J.P. Morgan downgraded Mexican stocks due to economic slowdown and U.S. tariffs while upgrading Brazilian equities, citing potential interest rate cuts and positive impact from China’s stimulus. Mexican GDP is expected to struggle while Brazilian stocks look promising amid favorable conditions for exports.
J.P. Morgan has recently downgraded its stance on Mexican stocks due to concerns over the country’s economic growth and the impact of U.S. tariffs. Conversely, the financial institution adopted a more favorable view on Brazilian equities, attributing this change to the anticipated end of the interest rate hiking cycle and potential support from stimulus measures in China.
The brokerage revised its recommendations, lowering Mexican stocks from “overweight” to “neutral” while raising Brazilian equities from “neutral” to “overweight”. The principal concern regarding Mexico is a significant slowdown in its economic growth, which is likely to hinder Gross Domestic Product (GDP) performance, especially in the first half of the year.
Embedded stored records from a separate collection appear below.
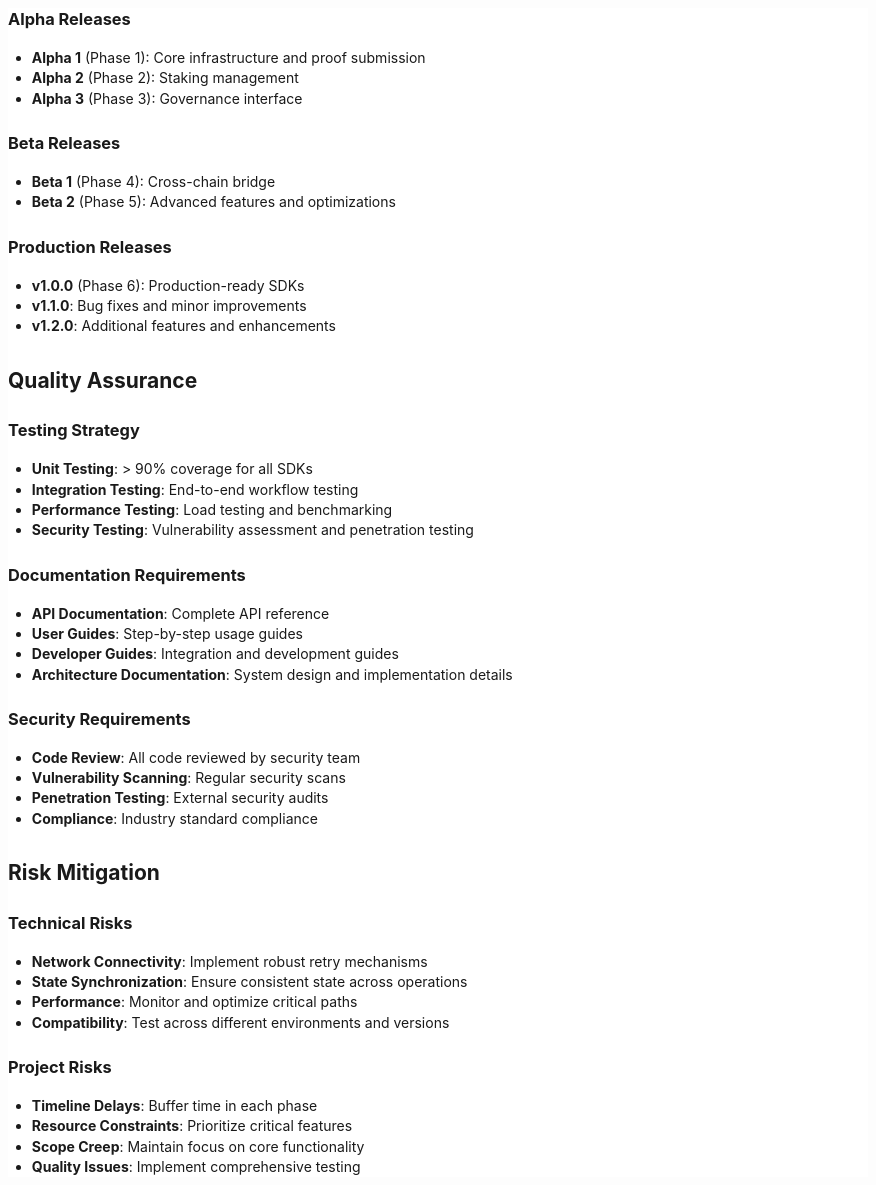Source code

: ### Alpha Releases
- **Alpha 1** (Phase 1): Core infrastructure and proof submission
- **Alpha 2** (Phase 2): Staking management
- **Alpha 3** (Phase 3): Governance interface

### Beta Releases
- **Beta 1** (Phase 4): Cross-chain bridge
- **Beta 2** (Phase 5): Advanced features and optimizations

### Production Releases
- **v1.0.0** (Phase 6): Production-ready SDKs
- **v1.1.0**: Bug fixes and minor improvements
- **v1.2.0**: Additional features and enhancements

## Quality Assurance

### Testing Strategy
- **Unit Testing**: > 90% coverage for all SDKs
- **Integration Testing**: End-to-end workflow testing
- **Performance Testing**: Load testing and benchmarking
- **Security Testing**: Vulnerability assessment and penetration testing

### Documentation Requirements
- **API Documentation**: Complete API reference
- **User Guides**: Step-by-step usage guides
- **Developer Guides**: Integration and development guides
- **Architecture Documentation**: System design and implementation details

### Security Requirements
- **Code Review**: All code reviewed by security team
- **Vulnerability Scanning**: Regular security scans
- **Penetration Testing**: External security audits
- **Compliance**: Industry standard compliance

## Risk Mitigation

### Technical Risks
- **Network Connectivity**: Implement robust retry mechanisms
- **State Synchronization**: Ensure consistent state across operations
- **Performance**: Monitor and optimize critical paths
- **Compatibility**: Test across different environments and versions

### Project Risks
- **Timeline Delays**: Buffer time in each phase
- **Resource Constraints**: Prioritize critical features
- **Scope Creep**: Maintain focus on core functionality
- **Quality Issues**: Implement comprehensive testing
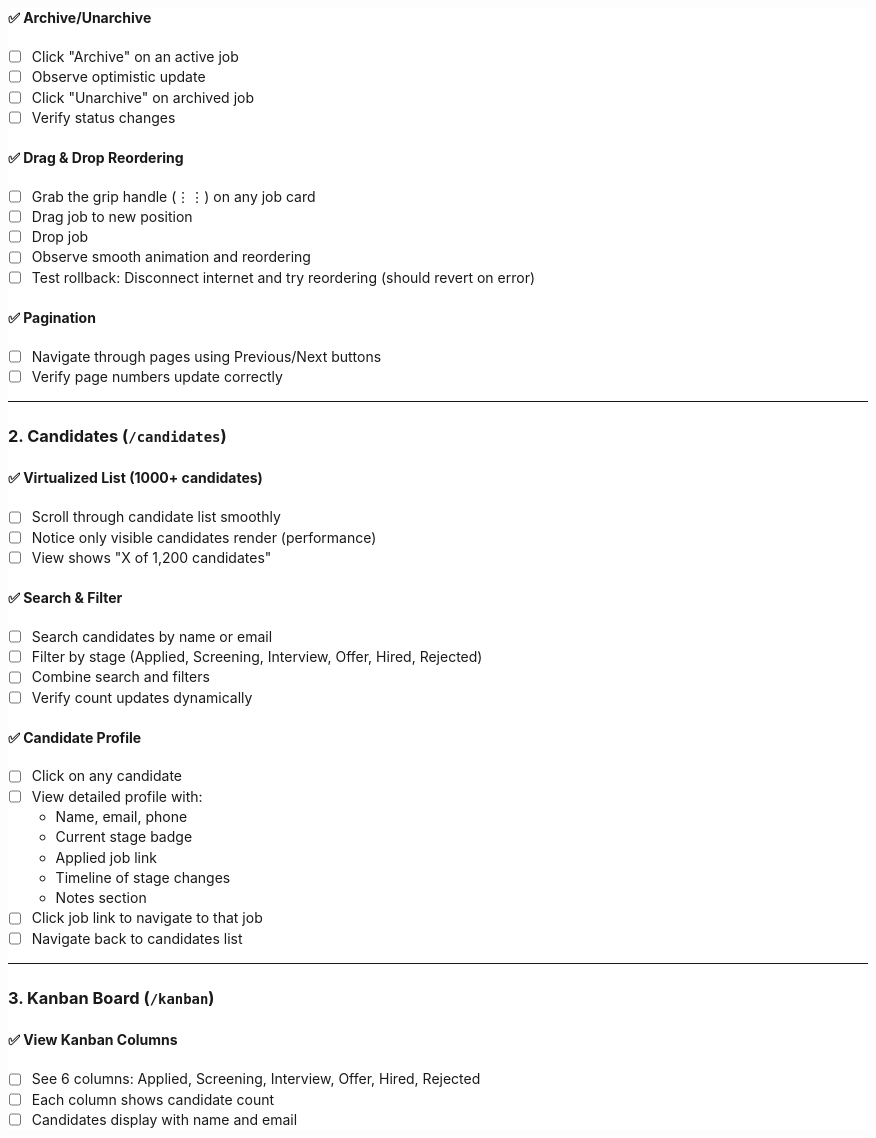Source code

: #### ✅ Archive/Unarchive
- [ ] Click "Archive" on an active job
- [ ] Observe optimistic update
- [ ] Click "Unarchive" on archived job
- [ ] Verify status changes

#### ✅ Drag & Drop Reordering
- [ ] Grab the grip handle (⋮⋮) on any job card
- [ ] Drag job to new position
- [ ] Drop job
- [ ] Observe smooth animation and reordering
- [ ] Test rollback: Disconnect internet and try reordering (should revert on error)

#### ✅ Pagination
- [ ] Navigate through pages using Previous/Next buttons
- [ ] Verify page numbers update correctly

---

### 2. **Candidates** (`/candidates`)

#### ✅ Virtualized List (1000+ candidates)
- [ ] Scroll through candidate list smoothly
- [ ] Notice only visible candidates render (performance)
- [ ] View shows "X of 1,200 candidates"

#### ✅ Search & Filter
- [ ] Search candidates by name or email
- [ ] Filter by stage (Applied, Screening, Interview, Offer, Hired, Rejected)
- [ ] Combine search and filters
- [ ] Verify count updates dynamically

#### ✅ Candidate Profile
- [ ] Click on any candidate
- [ ] View detailed profile with:
  - Name, email, phone
  - Current stage badge
  - Applied job link
  - Timeline of stage changes
  - Notes section
- [ ] Click job link to navigate to that job
- [ ] Navigate back to candidates list

---

### 3. **Kanban Board** (`/kanban`)

#### ✅ View Kanban Columns
- [ ] See 6 columns: Applied, Screening, Interview, Offer, Hired, Rejected
- [ ] Each column shows candidate count
- [ ] Candidates display with name and email
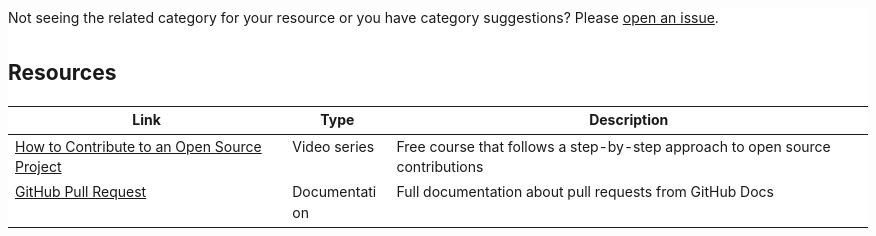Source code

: Not seeing the related category for your resource or you have category suggestions? Please [open an issue](https://github.com/vivian-mca/resources-for-beginner-devs/issues).
## Resources

| Link                                                                                                                            | Type         | Description                                                                   |
| ------------------------------------------------------------------------------------------------------------------------------- | ------------ | ----------------------------------------------------------------------------- |
| [How to Contribute to an Open Source Project](https://egghead.io/courses/how-to-contribute-to-an-open-source-project-on-github) | Video series | Free course that follows a step-by-step approach to open source contributions |
| [GitHub Pull Request](https://docs.github.com/en/pull-requests/collaborating-with-pull-requests/proposing-changes-to-your-work-with-pull-requests/about-pull-requests#about-pull-requests) | Documentation | Full documentation about pull requests from GitHub Docs |
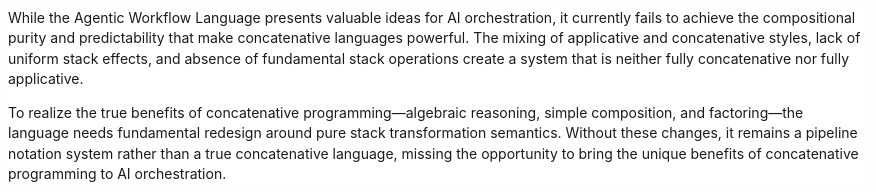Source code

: While the Agentic Workflow Language presents valuable ideas for AI orchestration, it currently fails to achieve the compositional purity and predictability that make concatenative languages powerful. The mixing of applicative and concatenative styles, lack of uniform stack effects, and absence of fundamental stack operations create a system that is neither fully concatenative nor fully applicative.

To realize the true benefits of concatenative programming—algebraic reasoning, simple composition, and factoring—the language needs fundamental redesign around pure stack transformation semantics. Without these changes, it remains a pipeline notation system rather than a true concatenative language, missing the opportunity to bring the unique benefits of concatenative programming to AI orchestration.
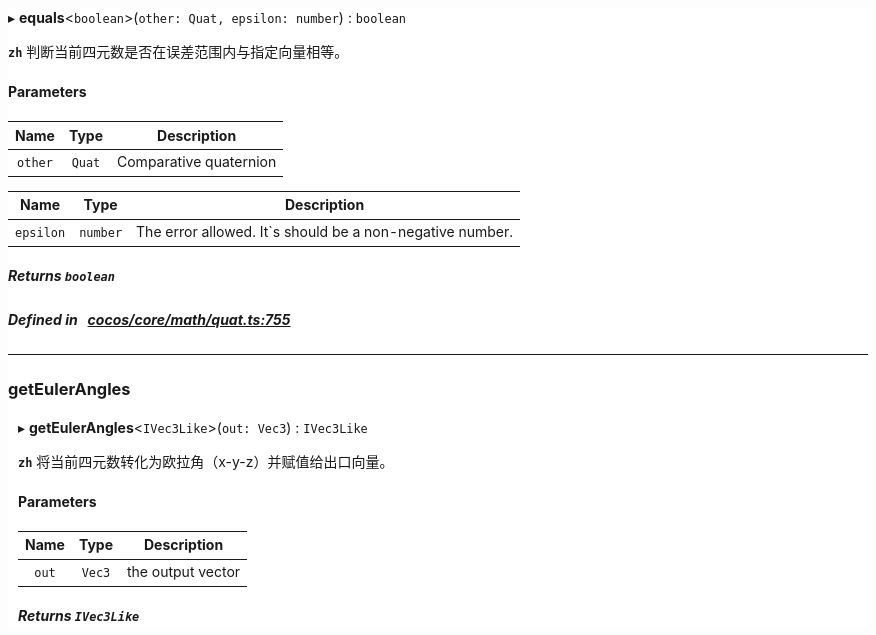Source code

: ▸   **equals**<`boolean`\>(`other: Quat, epsilon: number`) : `boolean`




**`zh`** 判断当前四元数是否在误差范围内与指定向量相等。








#### Parameters

| Name | Type | Description |
| :------: | :------: | :------: |
| `other` | `Quat` | Comparative quaternion  |

| Name | Type | Description |
| :------: | :------: | :------: |
| `epsilon` | `number` | The error allowed. It`s should be a non-negative number.  |



##### Returns `boolean`




</div>

##### Defined in &nbsp;   [cocos/core/math/quat.ts:755](https://github.com/cocos-creator/engine/blob/c7bf6b8a9/cocos/core/math/quat.ts#L755)&nbsp;
___
### getEulerAngles
<div style="margin-left: 10px;">

▸   **getEulerAngles**<`IVec3Like`\>(`out: Vec3`) : `IVec3Like`




**`zh`** 将当前四元数转化为欧拉角（x-y-z）并赋值给出口向量。








#### Parameters

| Name | Type | Description |
| :------: | :------: | :------: |
| `out` | `Vec3` | the output vector  |



##### Returns `IVec3Like`

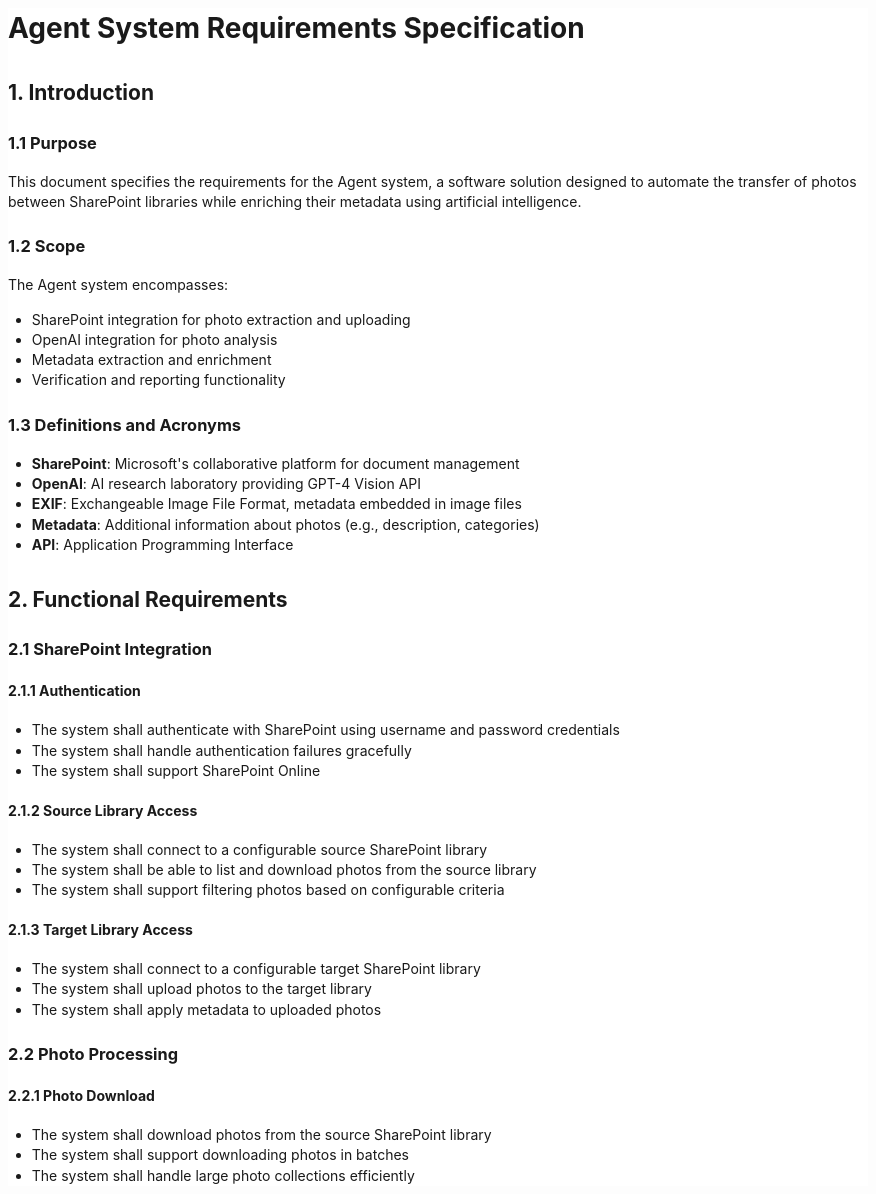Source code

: # Agent System Requirements Specification

## 1. Introduction

### 1.1 Purpose
This document specifies the requirements for the Agent system, a software solution designed to automate the transfer of photos between SharePoint libraries while enriching their metadata using artificial intelligence.

### 1.2 Scope
The Agent system encompasses:
- SharePoint integration for photo extraction and uploading
- OpenAI integration for photo analysis
- Metadata extraction and enrichment
- Verification and reporting functionality

### 1.3 Definitions and Acronyms
- **SharePoint**: Microsoft's collaborative platform for document management
- **OpenAI**: AI research laboratory providing GPT-4 Vision API
- **EXIF**: Exchangeable Image File Format, metadata embedded in image files
- **Metadata**: Additional information about photos (e.g., description, categories)
- **API**: Application Programming Interface

## 2. Functional Requirements

### 2.1 SharePoint Integration

#### 2.1.1 Authentication
- The system shall authenticate with SharePoint using username and password credentials
- The system shall handle authentication failures gracefully
- The system shall support SharePoint Online

#### 2.1.2 Source Library Access
- The system shall connect to a configurable source SharePoint library
- The system shall be able to list and download photos from the source library
- The system shall support filtering photos based on configurable criteria

#### 2.1.3 Target Library Access
- The system shall connect to a configurable target SharePoint library
- The system shall upload photos to the target library
- The system shall apply metadata to uploaded photos

### 2.2 Photo Processing

#### 2.2.1 Photo Download
- The system shall download photos from the source SharePoint library
- The system shall support downloading photos in batches
- The system shall handle large photo collections efficiently
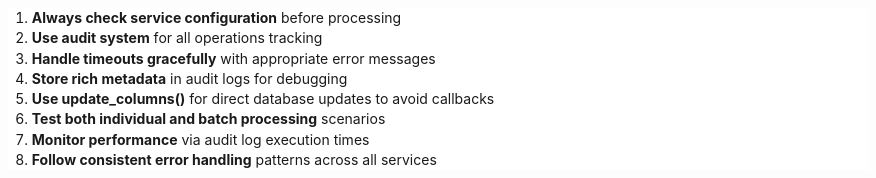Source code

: 1. **Always check service configuration** before processing
2. **Use audit system** for all operations tracking
3. **Handle timeouts gracefully** with appropriate error messages
4. **Store rich metadata** in audit logs for debugging
5. **Use update_columns()** for direct database updates to avoid callbacks
6. **Test both individual and batch processing** scenarios
7. **Monitor performance** via audit log execution times
8. **Follow consistent error handling** patterns across all services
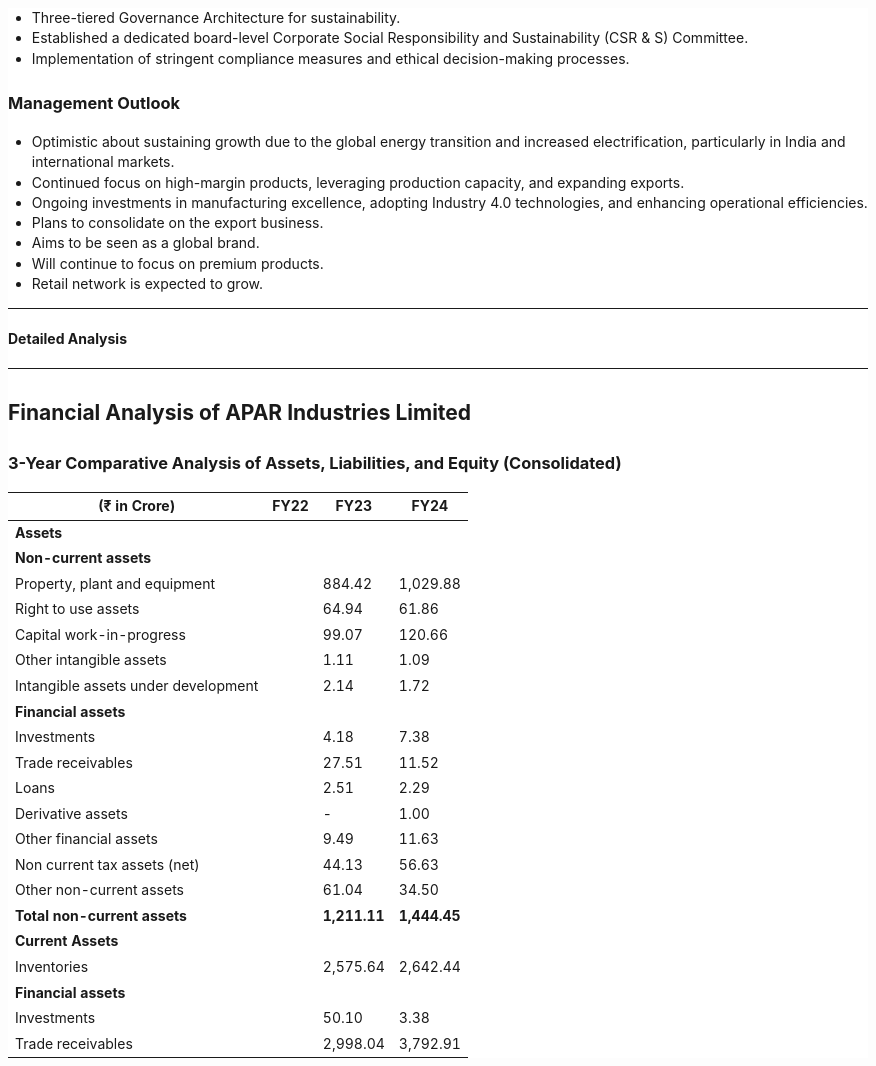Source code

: *   Three-tiered Governance Architecture for sustainability.
*   Established a dedicated board-level Corporate Social Responsibility and Sustainability (CSR & S) Committee.
*   Implementation of stringent compliance measures and ethical decision-making processes.

### Management Outlook

*   Optimistic about sustaining growth due to the global energy transition and increased electrification, particularly in India and international markets.
*   Continued focus on high-margin products, leveraging production capacity, and expanding exports.
*   Ongoing investments in manufacturing excellence, adopting Industry 4.0 technologies, and enhancing operational efficiencies.
*   Plans to consolidate on the export business.
*   Aims to be seen as a global brand.
*   Will continue to focus on premium products.
*   Retail network is expected to grow.

---
#### Detailed Analysis
---
## Financial Analysis of APAR Industries Limited

### 3-Year Comparative Analysis of Assets, Liabilities, and Equity (Consolidated)

| (₹ in Crore)                            | FY22                   | FY23                  | FY24                  |
| ------------------------------------- | ---------------------- | --------------------- | --------------------- |
| **Assets**                            |                        |                       |                       |
| **Non-current assets**                |                        |                       |                       |
| Property, plant and equipment         |                        | 884.42                | 1,029.88              |
| Right to use assets                   |                        | 64.94                 | 61.86                 |
| Capital work-in-progress              |                        | 99.07                 | 120.66                |
| Other intangible assets               |                        | 1.11                  | 1.09                  |
| Intangible assets under development   |                        | 2.14                  | 1.72                  |
| **Financial assets**                  |                        |                       |                       |
| Investments                           |                        | 4.18                  | 7.38                  |
| Trade receivables                     |                        | 27.51                 | 11.52                 |
| Loans                                 |                        | 2.51                  | 2.29                  |
| Derivative assets                     |                        | -                     | 1.00                  |
| Other financial assets                |                        | 9.49                  | 11.63                 |
| Non current tax assets (net)          |                        | 44.13                 | 56.63                 |
| Other non-current assets              |                        | 61.04                 | 34.50                 |
| **Total non-current assets**          |                        | **1,211.11**          | **1,444.45**          |
| **Current Assets**                    |                        |                       |                       |
| Inventories                           |                        | 2,575.64              | 2,642.44              |
| **Financial assets**                  |                        |                       |                       |
| Investments                           |                        | 50.10                 | 3.38                  |
| Trade receivables                     |                        | 2,998.04              | 3,792.91              |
Recent information revealed that Mexico’s economy contracted in the fourth quarter for the first time in more than three years, with the central bank predicting modest growth for the upcoming year. Furthermore, economic experts cite ongoing trade tensions as a significant risk factor affecting the country.
The impact of U.S. tariffs, particularly the new 25% duties on imports from Mexico and Canada, has been notable. Though these tariffs took effect recently, many imports from Mexico and Canada were temporarily exempted, showcasing the complexities of current trade policies.
In contrast, Brazil’s equities are perceived as appealing with the possibility of the country’s central bank nearing the end of its interest rate increases. J.P. Morgan highlighted that the recent indication of further stimulus from China may positively influence Brazilian stock performance, as Brazil stands to gain from increased agricultural export demands, particularly in the context of U.S.-China trade tensions.
In summary, J.P. Morgan’s evaluations indicate a pessimistic outlook for Mexican stocks amid economic challenges and trade issues, while expressing optimism for Brazilian equities propelled by fiscal easing and potential agricultural export opportunities. The contrasting trajectories highlight the complexities of trade relations and economic policies in Latin America.